A presidente da Comissão Europeia, Ursula von der Leyen, revelou nesta quarta-feira (15) um novo acordo entre a União Europeia e a Ucrânia, que visa aumentar a produção conjunta de drones. Este passo surge em um contexto em que a UE e Kiev buscam consolidar suas defesas em face da crescente ameaça da Rússia, que envolve um conflito já prolongado por mais de quatro anos.
"O que estamos assinando hoje é o nosso próprio tratado sobre drones (…) Ele combinará a engenhosidade ucraniana com o poder industrial da Europa", afirmou Ursula von der Leyen, ao lado do presidente da Ucrânia, Volodymyr Zelensky. A parceria pretende unir a experiência ucraniana em tecnologia de drones e a capacidade industrial da UE, criando uma sinergia para aumentar a produção e a eficácia das defesas.
Desde a invasão russa em fevereiro de 2022, a Ucrânia tem se destacado na fabricação de drones, produzindo cerca de 10 milhões de unidades anualmente, incluindo modelos com longos alcances. Zelensky expressou a intenção de dobrar essa produção, enfatizando a importância do acordo para o fortalecimento das capacidades de defesa do país.
Ursula von der Leyen ressaltou que é crucial aproveitar o conhecimento adquirido pela Ucrânia em situações reais de combate, combinando isso com a robusta infraestrutura industrial da UE. "Devemos aproveitar isso juntos (…) Temos locais de produção seguros que podem ajudar a aumentar os volumes", declarou a presidente da Comissão.
A mensagem do acordo é clara: investir na Ucrânia é também investir na segurança da Europa.
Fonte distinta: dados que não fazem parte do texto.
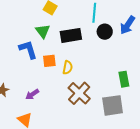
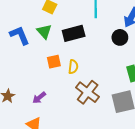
black circle: (105, 32) -> (120, 37), moved
blue L-shape: (28, 49) -> (20, 35), moved

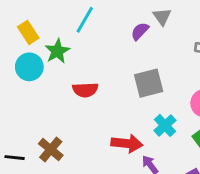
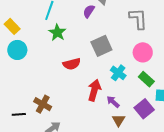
green star: (57, 51) -> (57, 33), moved
red semicircle: (85, 90) -> (72, 64), moved
red arrow: (127, 143) -> (94, 90), turned -70

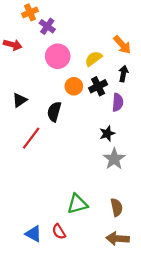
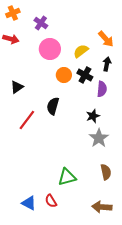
orange cross: (30, 12) -> (13, 13), moved
black cross: (98, 86) -> (85, 75), turned -35
black semicircle: (54, 112) -> (53, 106), moved
brown semicircle: (116, 207) -> (106, 172), moved

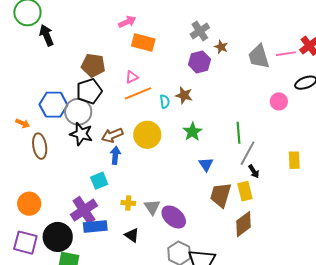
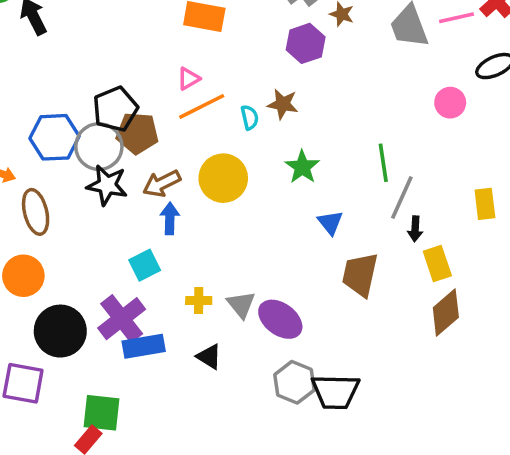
brown pentagon: (93, 65) -> (137, 133), moved
black arrow: (254, 171) -> (415, 229), turned 40
yellow rectangle: (245, 191) -> (437, 263), moved
orange circle: (29, 204) -> (23, 276), moved
brown diamond: (243, 224) -> (446, 313), moved
black circle: (58, 237) -> (60, 331), moved

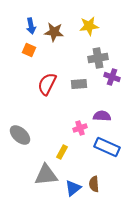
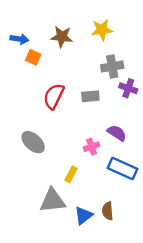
blue arrow: (31, 26) -> (19, 39), moved, turned -70
purple semicircle: (102, 116) -> (117, 133), turned 30
gray ellipse: (20, 135) -> (33, 142), moved

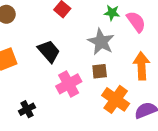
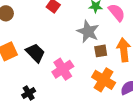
black trapezoid: (49, 51) -> (35, 53), moved
brown square: (100, 71) -> (101, 51), moved

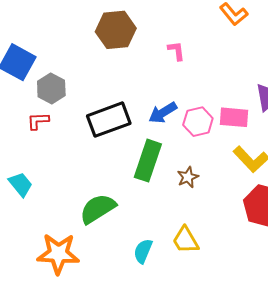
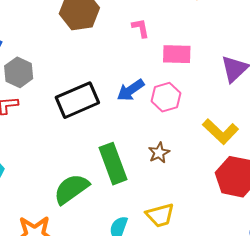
pink rectangle: (234, 117) -> (177, 54), moved
green rectangle: (148, 161) -> (113, 164), moved, turned -36
yellow trapezoid: (185, 240) -> (160, 215), turned -72

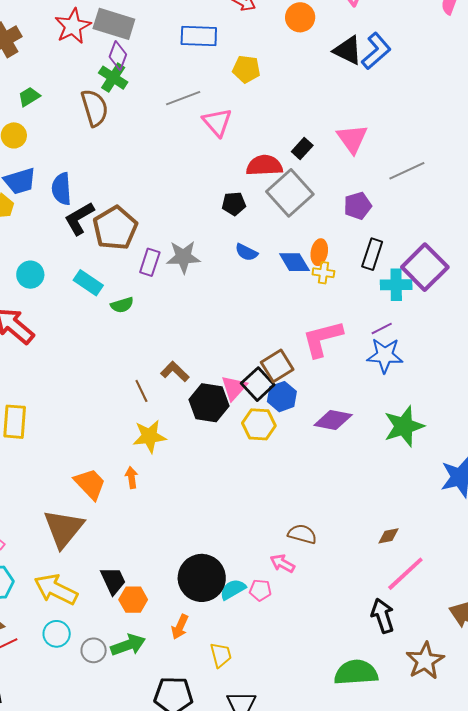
Além do pacto com a União Europeia, a Ucrânia já estabeleceu tratados com países como Arábia Saudita e Catar, refletindo a sua busca por parcerias estratégicas no setor de drones, enquanto outros acordos estão sendo discutidos com Noruega, Finlândia, Alemanha e Canadá.
Nos últimos tempos, a Rússia intensificou seus ataques, utilizando mísseis balísticos que têm superado as defesas ucranianas, em parte devido à escassez de munição antiaérea. Isso levou tanto a Ucrânia quanto a seus aliados europeus a se unirem em torno de um projeto de um "escudo antiaéreo" para proteger suas fronteiras.